>>>>

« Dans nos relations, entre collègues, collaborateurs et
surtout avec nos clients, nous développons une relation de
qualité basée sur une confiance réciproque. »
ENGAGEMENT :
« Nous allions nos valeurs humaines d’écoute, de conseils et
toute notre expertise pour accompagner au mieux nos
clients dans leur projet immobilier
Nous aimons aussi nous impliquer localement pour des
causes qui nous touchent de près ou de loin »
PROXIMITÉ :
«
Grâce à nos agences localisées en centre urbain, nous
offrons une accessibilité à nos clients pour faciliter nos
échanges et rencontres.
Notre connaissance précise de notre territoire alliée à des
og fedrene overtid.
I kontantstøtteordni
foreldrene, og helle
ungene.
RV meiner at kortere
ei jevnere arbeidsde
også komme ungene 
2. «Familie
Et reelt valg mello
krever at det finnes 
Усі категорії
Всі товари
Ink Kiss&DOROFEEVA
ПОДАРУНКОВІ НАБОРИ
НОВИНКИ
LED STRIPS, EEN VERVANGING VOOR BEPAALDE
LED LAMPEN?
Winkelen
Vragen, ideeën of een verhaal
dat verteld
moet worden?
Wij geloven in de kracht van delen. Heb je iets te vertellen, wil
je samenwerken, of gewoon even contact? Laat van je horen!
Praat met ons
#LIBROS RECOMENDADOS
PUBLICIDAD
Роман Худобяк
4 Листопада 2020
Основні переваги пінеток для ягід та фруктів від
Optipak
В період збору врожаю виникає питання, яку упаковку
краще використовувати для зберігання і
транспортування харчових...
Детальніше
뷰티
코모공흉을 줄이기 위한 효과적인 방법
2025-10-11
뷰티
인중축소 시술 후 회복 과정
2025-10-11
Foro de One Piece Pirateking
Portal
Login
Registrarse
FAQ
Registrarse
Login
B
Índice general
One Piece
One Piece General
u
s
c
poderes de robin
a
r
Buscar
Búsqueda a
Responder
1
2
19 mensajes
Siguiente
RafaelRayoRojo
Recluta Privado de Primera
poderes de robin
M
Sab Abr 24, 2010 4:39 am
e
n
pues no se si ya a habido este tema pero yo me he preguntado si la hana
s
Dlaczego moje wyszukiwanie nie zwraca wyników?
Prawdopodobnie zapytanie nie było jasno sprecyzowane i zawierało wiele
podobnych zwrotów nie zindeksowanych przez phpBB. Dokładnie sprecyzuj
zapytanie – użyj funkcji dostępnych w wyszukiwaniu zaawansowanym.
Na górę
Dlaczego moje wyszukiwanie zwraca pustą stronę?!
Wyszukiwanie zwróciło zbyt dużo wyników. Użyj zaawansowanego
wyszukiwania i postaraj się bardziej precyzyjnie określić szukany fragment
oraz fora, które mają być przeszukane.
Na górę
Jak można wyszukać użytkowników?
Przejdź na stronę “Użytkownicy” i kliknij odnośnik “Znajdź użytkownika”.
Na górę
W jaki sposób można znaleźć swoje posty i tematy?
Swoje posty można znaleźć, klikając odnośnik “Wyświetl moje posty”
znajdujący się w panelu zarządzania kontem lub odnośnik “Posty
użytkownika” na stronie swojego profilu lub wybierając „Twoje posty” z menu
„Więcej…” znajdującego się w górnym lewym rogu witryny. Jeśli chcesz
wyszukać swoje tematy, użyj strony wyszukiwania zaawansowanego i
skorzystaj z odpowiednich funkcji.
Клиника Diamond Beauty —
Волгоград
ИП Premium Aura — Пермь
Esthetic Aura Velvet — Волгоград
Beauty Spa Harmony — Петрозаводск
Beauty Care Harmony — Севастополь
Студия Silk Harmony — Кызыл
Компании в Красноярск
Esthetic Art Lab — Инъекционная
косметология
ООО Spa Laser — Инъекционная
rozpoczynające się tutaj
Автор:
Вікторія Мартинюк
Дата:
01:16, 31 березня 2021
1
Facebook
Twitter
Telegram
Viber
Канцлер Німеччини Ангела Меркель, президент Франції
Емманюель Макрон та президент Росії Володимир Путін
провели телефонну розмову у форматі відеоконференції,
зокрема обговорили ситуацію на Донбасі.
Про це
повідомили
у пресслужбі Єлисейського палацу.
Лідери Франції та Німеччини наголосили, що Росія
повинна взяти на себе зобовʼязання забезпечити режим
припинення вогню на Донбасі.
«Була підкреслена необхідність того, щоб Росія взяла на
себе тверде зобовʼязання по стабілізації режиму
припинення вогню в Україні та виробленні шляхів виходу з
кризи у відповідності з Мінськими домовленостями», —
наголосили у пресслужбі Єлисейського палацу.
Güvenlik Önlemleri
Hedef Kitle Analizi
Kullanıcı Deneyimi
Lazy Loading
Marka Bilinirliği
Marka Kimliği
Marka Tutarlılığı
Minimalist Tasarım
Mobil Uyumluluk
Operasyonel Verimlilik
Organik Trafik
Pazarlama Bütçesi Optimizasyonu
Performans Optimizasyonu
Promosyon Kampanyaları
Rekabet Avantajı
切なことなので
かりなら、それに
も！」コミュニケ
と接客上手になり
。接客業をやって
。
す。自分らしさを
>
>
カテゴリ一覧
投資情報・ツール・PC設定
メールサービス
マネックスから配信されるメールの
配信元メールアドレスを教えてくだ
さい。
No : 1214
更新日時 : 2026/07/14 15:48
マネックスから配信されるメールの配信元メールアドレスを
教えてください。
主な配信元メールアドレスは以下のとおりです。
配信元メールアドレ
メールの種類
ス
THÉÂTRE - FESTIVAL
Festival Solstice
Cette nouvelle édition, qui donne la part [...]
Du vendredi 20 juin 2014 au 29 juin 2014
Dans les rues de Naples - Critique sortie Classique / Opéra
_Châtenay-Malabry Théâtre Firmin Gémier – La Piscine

<<<<

* Your instructions:
Please pull out every line of the records from the first line up to and including the line with "wyszukiwania i postaraj", copying each one word for word.

* Reply to the task:
« Dans nos relations, entre collègues, collaborateurs et
surtout avec nos clients, nous développons une relation de
qualité basée sur une confiance réciproque. »
ENGAGEMENT :
« Nous allions nos valeurs humaines d’écoute, de conseils et
toute notre expertise pour accompagner au mieux nos
clients dans leur projet immobilier
Nous aimons aussi nous impliquer localement pour des
causes qui nous touchent de près ou de loin »
PROXIMITÉ :
«
Grâce à nos agences localisées en centre urbain, nous
offrons une accessibilité à nos clients pour faciliter nos
échanges et rencontres.
Notre connaissance précise de notre territoire alliée à des
og fedrene overtid.
I kontantstøtteordni
foreldrene, og helle
ungene.
RV meiner at kortere
ei jevnere arbeidsde
også komme ungene 
2. «Familie
Et reelt valg mello
krever at det finnes 
Усі категорії
Всі товари
Ink Kiss&DOROFEEVA
ПОДАРУНКОВІ НАБОРИ
НОВИНКИ
LED STRIPS, EEN VERVANGING VOOR BEPAALDE
LED LAMPEN?
Winkelen
Vragen, ideeën of een verhaal
dat verteld
moet worden?
Wij geloven in de kracht van delen. Heb je iets te vertellen, wil
je samenwerken, of gewoon even contact? Laat van je horen!
Praat met ons
#LIBROS RECOMENDADOS
PUBLICIDAD
Роман Худобяк
4 Листопада 2020
Основні переваги пінеток для ягід та фруктів від
Optipak
В період збору врожаю виникає питання, яку упаковку
краще використовувати для зберігання і
транспортування харчових...
Детальніше
뷰티
코모공흉을 줄이기 위한 효과적인 방법
2025-10-11
뷰티
인중축소 시술 후 회복 과정
2025-10-11
Foro de One Piece Pirateking
Portal
Login
Registrarse
FAQ
Registrarse
Login
B
Índice general
One Piece
One Piece General
u
s
c
poderes de robin
a
r
Buscar
Búsqueda a
Responder
1
2
19 mensajes
Siguiente
RafaelRayoRojo
Recluta Privado de Primera
poderes de robin
M
Sab Abr 24, 2010 4:39 am
e
n
pues no se si ya a habido este tema pero yo me he preguntado si la hana
s
Dlaczego moje wyszukiwanie nie zwraca wyników?
Prawdopodobnie zapytanie nie było jasno sprecyzowane i zawierało wiele
podobnych zwrotów nie zindeksowanych przez phpBB. Dokładnie sprecyzuj
zapytanie – użyj funkcji dostępnych w wyszukiwaniu zaawansowanym.
Na górę
Dlaczego moje wyszukiwanie zwraca pustą stronę?!
Wyszukiwanie zwróciło zbyt dużo wyników. Użyj zaawansowanego
wyszukiwania i postaraj się bardziej precyzyjnie określić szukany fragment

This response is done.